How to ingest data using pg_azure_storage in Azure Cosmos DB for PostgreSQL
APPLIES TO: Azure Cosmos DB for PostgreSQL (powered by the Citus database extension to PostgreSQL)
This article shows how to use the pg_azure_storage PostgreSQL extension to manipulate and load data into your Azure Cosmos DB for PostgreSQL directly from Azure Blob Storage (ABS). ABS is a cloud-native scalable, durable and secure storage service.
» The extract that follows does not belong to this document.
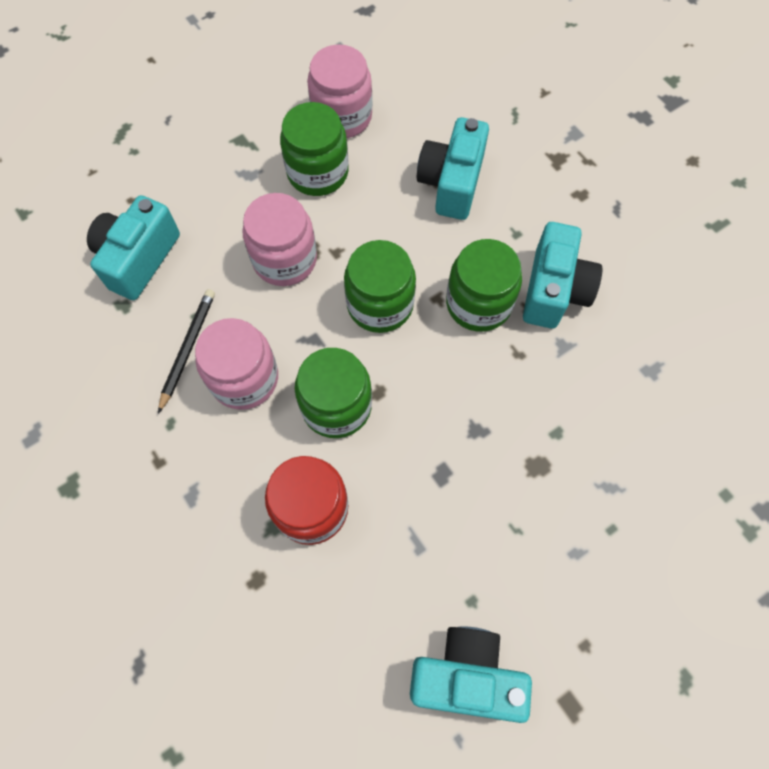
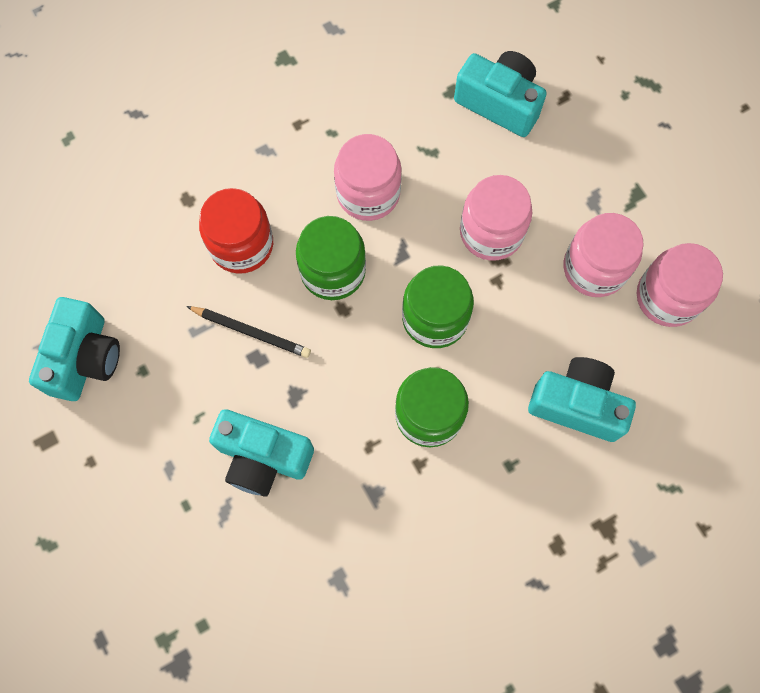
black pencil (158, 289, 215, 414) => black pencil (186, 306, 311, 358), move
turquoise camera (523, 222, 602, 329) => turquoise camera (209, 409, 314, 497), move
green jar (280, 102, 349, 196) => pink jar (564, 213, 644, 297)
These characteristics make it a good choice of storing and moving existing data into the cloud.
Prepare database and blob storage
To load data from Azure Blob Storage, install the pg_azure_storage
PostgreSQL extension in your database:
SELECT * FROM create_extension('azure_storage');
Important
The pg_azure_storage extension is available only on Azure Cosmos DB for PostgreSQL clusters running PostgreSQL 13 and above.
We've prepared a public demonstration dataset for this article. To use your own dataset, follow migrate your on-premises data to cloud storage to learn how to get your datasets efficiently into Azure Blob Storage.
Note
Selecting "Container (anonymous read access for containers and blobs)" will allow you to ingest files from Azure Blob Storage using their public URLs and enumerating the container contents without the need to configure an account key in pg_azure_storage. Containers set to access level "Private (no anonymous access)" or "Blob (anonymous read access for blobs only)" will require an access key.
List container contents
There's a demonstration Azure Blob Storage account and container pre-created for this how-to. The container's name is github
, and it's in the pgquickstart
account. We can easily see which files are present in the container by using the azure_storage.blob_list(account, container)
function.
SELECT path, bytes, pg_size_pretty(bytes), content_type
FROM azure_storage.blob_list('pgquickstart','github');
-[ RECORD 1 ]--+-------------------
path | events.csv.gz
bytes | 41691786
pg_size_pretty | 40 MB
content_type | application/x-gzip
-[ RECORD 2 ]--+-------------------
path | users.csv.gz
bytes | 5382831
pg_size_pretty | 5257 kB
content_type | application/x-gzip
You can filter the output either by using a regular SQL WHERE
clause, or by using the prefix
parameter of the blob_list
UDF. The latter filters the returned rows on the Azure Blob Storage side.
Note
Listing container contents requires an account and access key or a container with enabled anonymous access.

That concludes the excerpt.